Donnerstag, Mai 25, 2017

Ein Wort verliert seine Unschuld

Die Erzählung ist von Haus aus eine Literaturform, so wie die Kurzgeschichte, die Novelle, der Roman – nur ein bisschen kleiner eben und vielleicht auch etwas näher am Märchen. Was erzählt wird, muss nicht wahr sein. Nein, nicht gleich eine Lüge. Aber erfunden kann eine Erzählung schon sein.

Aber nun ist etwas Merkwürdiges passiert, genauer: Es geschieht etwas Merkwürdiges. Immer häufiger verlangen immer mehr Journalisten von den Parteien eine Erzählung, meinen aber Programme. Natürlich könnte man auf den Gedanken kommen, das sei ironisch gemeint. Schließlich liest sich so manches Parteiprogramm tatsächlich wie eine Erzählung. Nicht alles, manchmal sogar das Wenigste, ist ernst zu nehmen, hat etwas märchenhaft Beruhigendes, um den Wähler sanft in den politischen Schlaf zu reden. Aber das ist es nicht. Die Medien geben dem Wort Erzählung eine neue Bedeutung. Man könnte auch sagen, hier handelt es sich um einen Eingriff in die DNA des Wörtchens Erzählung.

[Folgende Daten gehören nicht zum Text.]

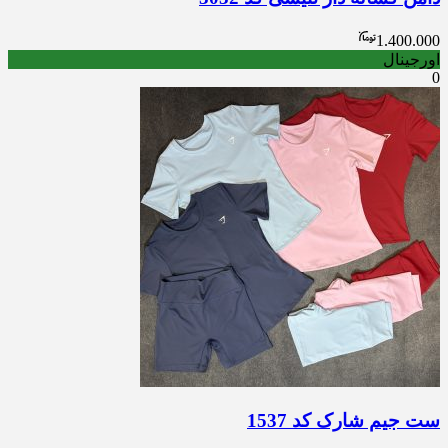
1.400.000
اورجینال
0
ست جیم شارک کد 1537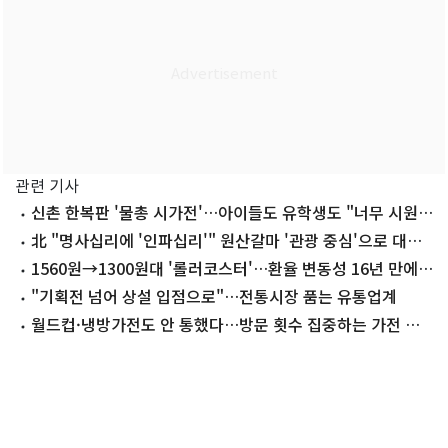
관련 기사
신촌 한복판 '물총 시가전'…아이들도 유학생도 "너무 시원해
요"
北 "명사십리에 '인파십리'" 원산갈마 '관광 중심'으로 대대
적 선전
1560원→1300원대 '롤러코스터'…환율 변동성 16년 만에
최대
"기획전 넘어 상설 입점으로"…전통시장 품는 유통업계
월드컵·냉방가전도 안 통했다…방문 횟수 집중하는 가전 양
판점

Wer danach sucht, wie es dazu kam, stößt ganz schnell auf den Begriff Narrativ. Der hat eine steile Karriere hinter sich. Alles und alle Welt brauchte plötzlich ein Narrativ. Das war sozusagen über Nacht überall zu lesen. Weil das viele Menschen nicht verstanden haben, hat man sich darauf verständigt, Narrativ ins Deutsche zu übersetzen, also Erzählung. So einfach kann es gehen. Erzählung versteht jeder. Dass aber Journalisten mit Erzählung ein Programm meinen, was ja irgendetwas mit Information zu tun hat – das versteht wahrscheinlich niemand.